+++ Texto da página

Vocês podem não acreditar, mas foi Dunga — sim, o técnico da Seleção Brasileira — quem me despertou para o que segue, o que me leva, de saída, a uma espécie de sentença moral: o importante não é o Dunga que lhe deram, mas o que você faz com ele. Adiante. O “meu” Dunga começa me levando a Stendhal.
Quem vive de escrever — é o meu caso, o que não deixa de ser um privilégio conquistado — está sempre, tenha clareza disto ou não, em busca do evento excepcional, extraordinário, que o mobilize para o tal “fato histórico”. No mais das vezes, o dito-cujo só se revela muito tempo depois. E a gente é obrigado a se contentar com pequenezas. Em A Cartuxa de Parma, Stendhal conta as peripécias de Fábrício Del Dongo, que vive a Batalha de Waterloo sem se dar conta da grandeza épica daqueles dias. Trata-se de um romance difícil e formidável, um dos melhores de todos os tempos.
Se querem saber como um autor pode traduzir a complexidade da história por meio de dramas pessoais e sem esquematismos, você lerá um dia A Cartuxa de Parma — e só se der tempo, mas pode ir para o fim da fila, O Memorial do Convento (não resisto a uma provocação…). A gente não é Fabrício. Que lugar reservará a história a estes dias? Vai saber. Sei é que a teia está sendo tecida. Não creio que uma batalha de Waterloo se trave à nossa volta, mas estou certo de que alguns eventos podem ser lidos como pulsações de uma espécie de organismo em gestação. E Dunga vai começar a ser devolvido à minha história.
Não saber perder é uma reação relativamente comum e, convenham, até compreensível. Há várias maneiras erradas de passar por isso, e, talvez, não haja uma só que possa ser considerada correta. Se o sujeito é frio e educado, dirão que está disfarçando a contrariedade; se dá murro na mesa, que é um histérico; se silencia, que está humilhado. Embora não exista história sem derrotados — e, portanto, eles fazem avançar o mundo tanto quanto os vitoriosos —, o discurso da derrota é uma fala sem lugar.

++++++
+++ Registros

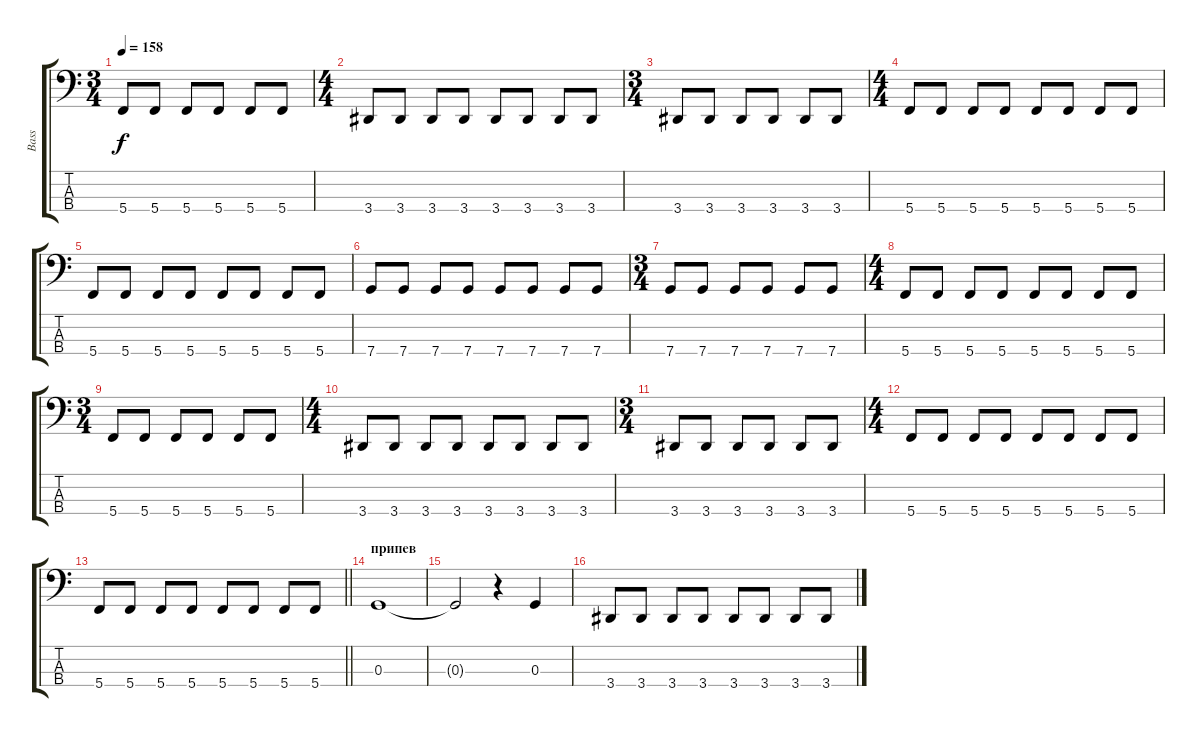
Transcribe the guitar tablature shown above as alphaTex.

\track ("Bass" "Bass") {instrument electricbassfinger}
\staff {score tabs}
\tuning (F2 C2 G1 C1) {hide}
\ts (3 4)
\tempo 158
\clef f4
\ks c
5.4.8{dy f} 5.4.8 5.4.8 5.4.8 5.4.8 5.4.8 |
\ts (4 4)
3.4.8 3.4.8 3.4.8 3.4.8 3.4.8 3.4.8 3.4.8 3.4.8 |
\ts (3 4)
3.4.8 3.4.8 3.4.8 3.4.8 3.4.8 3.4.8 |
\ts (4 4)
5.4.8 5.4.8 5.4.8 5.4.8 5.4.8 5.4.8 5.4.8 5.4.8 |
5.4.8 5.4.8 5.4.8 5.4.8 5.4.8 5.4.8 5.4.8 5.4.8 |
7.4.8 7.4.8 7.4.8 7.4.8 7.4.8 7.4.8 7.4.8 7.4.8 |
\ts (3 4)
7.4.8 7.4.8 7.4.8 7.4.8 7.4.8 7.4.8 |
\ts (4 4)
5.4.8 5.4.8 5.4.8 5.4.8 5.4.8 5.4.8 5.4.8 5.4.8 |
\ts (3 4)
5.4.8 5.4.8 5.4.8 5.4.8 5.4.8 5.4.8 |
\ts (4 4)
3.4.8 3.4.8 3.4.8 3.4.8 3.4.8 3.4.8 3.4.8 3.4.8 |
\ts (3 4)
3.4.8 3.4.8 3.4.8 3.4.8 3.4.8 3.4.8 |
\ts (4 4)
5.4.8 5.4.8 5.4.8 5.4.8 5.4.8 5.4.8 5.4.8 5.4.8 |
\barLineRight lightlight
5.4.8 5.4.8 5.4.8 5.4.8 5.4.8 5.4.8 5.4.8 5.4.8 |
\section ("" "припев")
0.3.1 |
0.3{t}.2 r.4 0.3.4 |
3.4.8 3.4.8 3.4.8 3.4.8 3.4.8 3.4.8 3.4.8 3.4.8
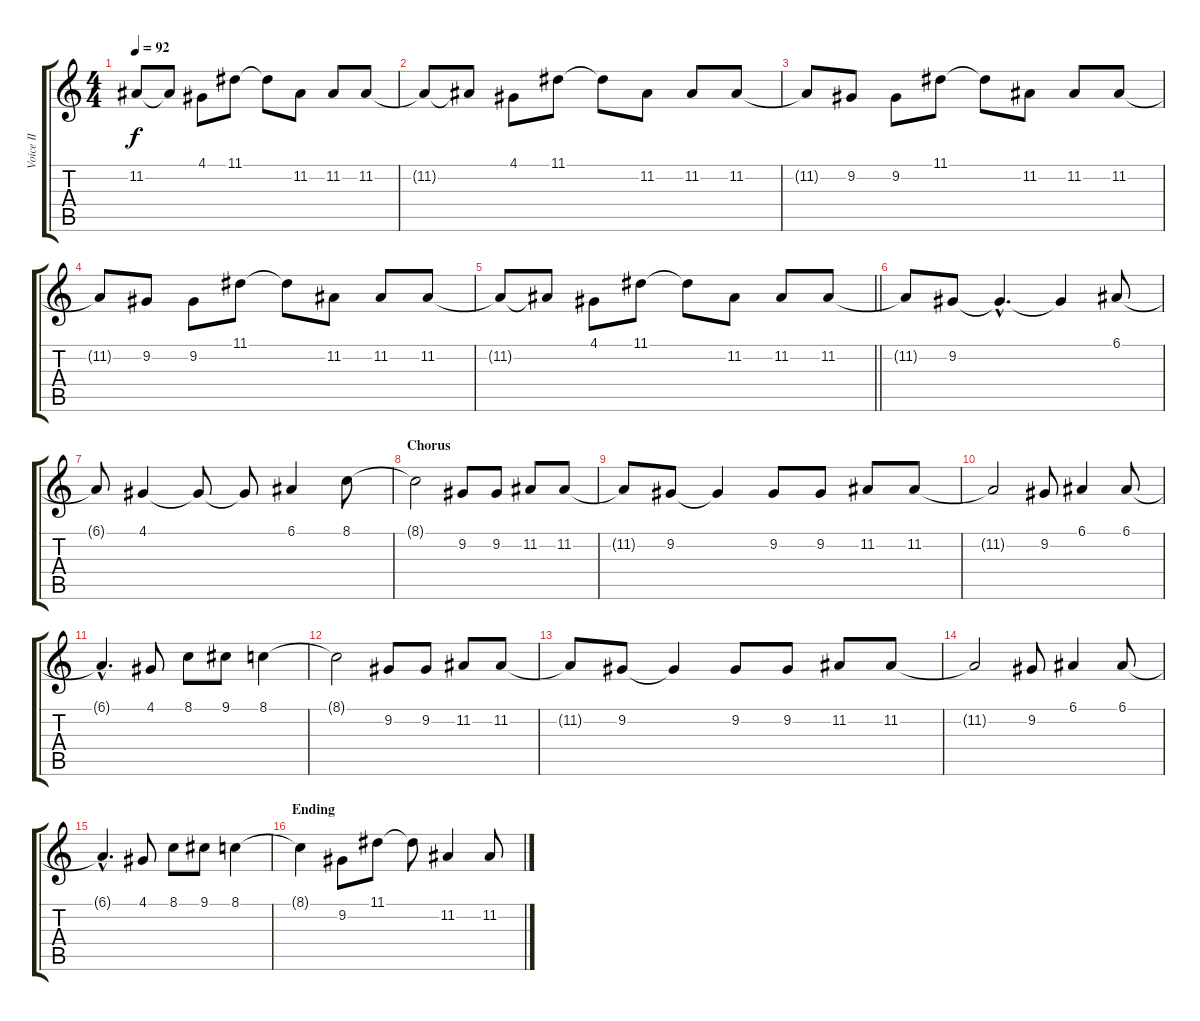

++++++

▶ [Conjunto de tarefas]
• A. Reescreva o trecho do texto da página que vai de "Não saber perder" até "fala sem lugar.", trocando "murro" por "soco".
• B. Conte quantas linhas dos registros contêm a palavra "tablature" e informe somente o número.

▶ [Respostas]
• A.
Não saber perder é uma reação relativamente comum e, convenham, até compreensível. Há várias maneiras erradas de passar por isso, e, talvez, não haja uma só que possa ser considerada correta. Se o sujeito é frio e educado, dirão que está disfarçando a contrariedade; se dá soco na mesa, que é um histérico; se silencia, que está humilhado. Embora não exista história sem derrotados — e, portanto, eles fazem avançar o mundo tanto quanto os vitoriosos —, o discurso da derrota é uma fala sem lugar.

• B. 1